__EXTRACT__:
=== Section Start ===
The younger son had an audition for the honors ensemble/scholarship at his music academy – and emerged victorious, we learned later in the afternoon. So that’s good.

Older son had a job interview in the afternoon, and will have a second when the store manager returns from vacation this week. So that’s very good.

There’s such a need for a change in our educational culture. Well, duh, that’s what I’ve been saying for years, sure, but the whole 16-year old job searching has set my wheels turning again. I really do think that American education is in need of a radical paradigm shift that would make it broadlly acceptable to reach an endpoint of mandatory education at the age of 15-16 again. If *I* were running a high school with a general focus (as opposed to a magnet type school focused on arts or Classics or such), I would design a program in which what we now call freshman and sophomore years would be focused on fundamental, mandatory coursework, and then make any further “secondary” education more like college.  The state says you need two more English classes and a government/econ credit? Okay – do that in a year, and then graduate. That’s fine. Get your classes done, then get off the property and go to your job. You want to be in classrooms all day five days a week for the next two years and stay after for athletic practices?  That’s fine, too. Here are the classes and teams:  go for it.

You find this here and there, and in greater numbers. My nephew is graduating from high school in Florida in June, but hasn’t actually been to a class on his high school campus in a year – he’s been taking community college classes and will have an AA degree as well as a high school diploma when he “finishes” high school  – as well as a lot of experience in his chosen field. It’s such a better model. Really.

Well, anyway.

The rest of the weekend was filled with a birthday party for one of the boys’ friends, and then one of them was invited to spend the day with friends at yesterday’s Indy race nearby, so he did that. 

Sunday afternoon, I walked by the glass patio door, and was startled to see:

I am not sure what drew them. They’re gathered around the top of a storage container that held water from an earlier rain shower – but that meant there was lots of water around, everywhere. I don’t know why this particular spot was so attractive. I’ve certainly seen flocks of birds around here, but I’ve never seen a small flock of a distinctive kind of bird like this just gathered a couple of feet from my house. It was a little strange. By the way, they are Cedar Waxwings. Not that I knew that off the top of my head, of course.

(It’s the kind of thing that I note – when I bother to – on Instagram Stories. Remember, you can only see Stories with the app on a phone.)

Currently reading the new Eamon Duffy book

Reformation Divided  is a collection of essays with my favorite subtext: You think you know this story? Well..you don’t. Try again, and maybe this time use sources more carefully and with less bias.  More when I finish reading.
=== Section End ===
__GIVEN DATA__:
=== Section Start ===
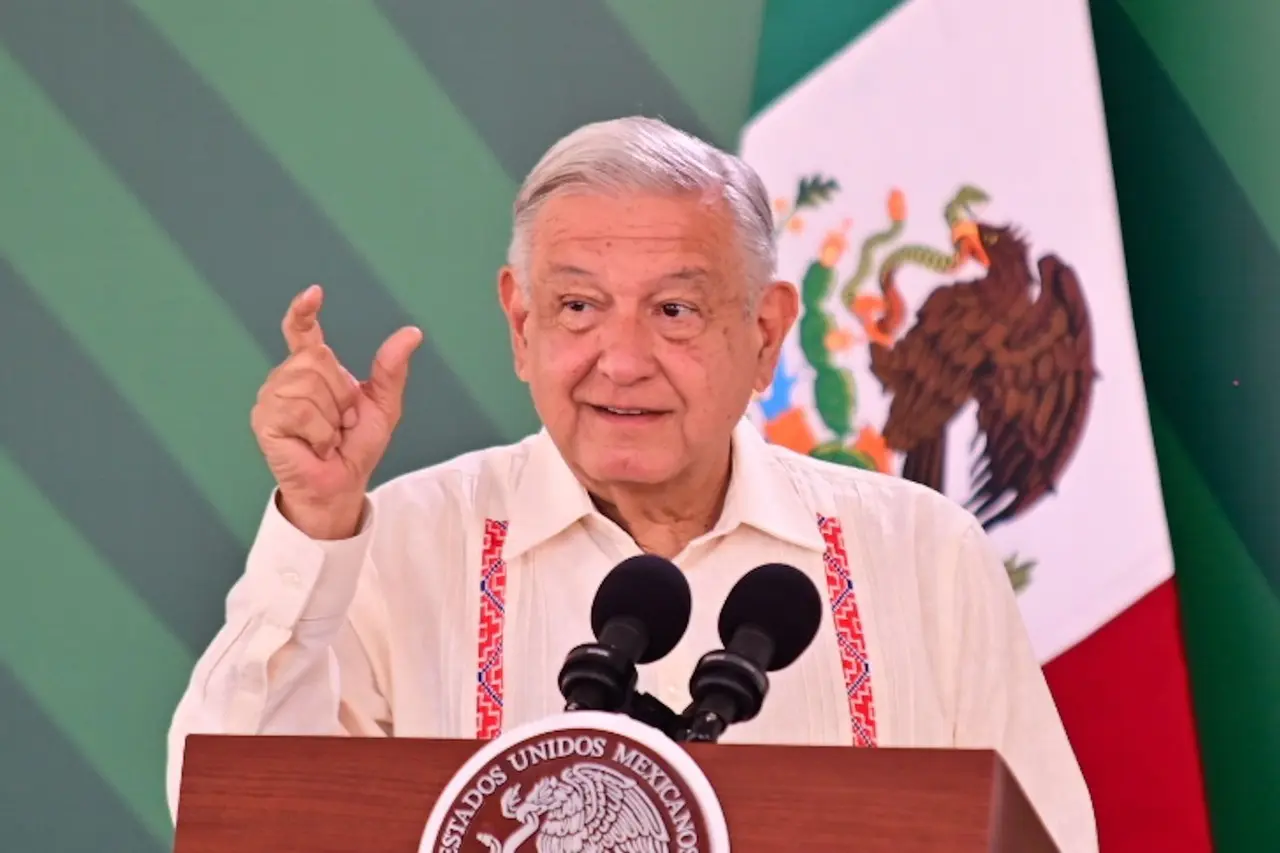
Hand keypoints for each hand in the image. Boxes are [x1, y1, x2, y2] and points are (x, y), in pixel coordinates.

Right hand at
=== Section End ===
__USING THE INFORMATION__:
[1] Could you duplicate the part of the post starting with "(It’s the kind" and going on through "I finish reading."?
[2] Using the post, can you answer these?
(a) What did the older son have in the afternoon?
(b) In which state is the nephew graduating from high school?
(c) What kind of birds gathered near the glass patio door?

__EXERCISE ANSWERS__:
[1]
(It’s the kind of thing that I note – when I bother to – on Instagram Stories. Remember, you can only see Stories with the app on a phone.)

Currently reading the new Eamon Duffy book

Reformation Divided  is a collection of essays with my favorite subtext: You think you know this story? Well..you don’t. Try again, and maybe this time use sources more carefully and with less bias.  More when I finish reading.

[2]
(a) A job interview
(b) Florida
(c) Cedar Waxwings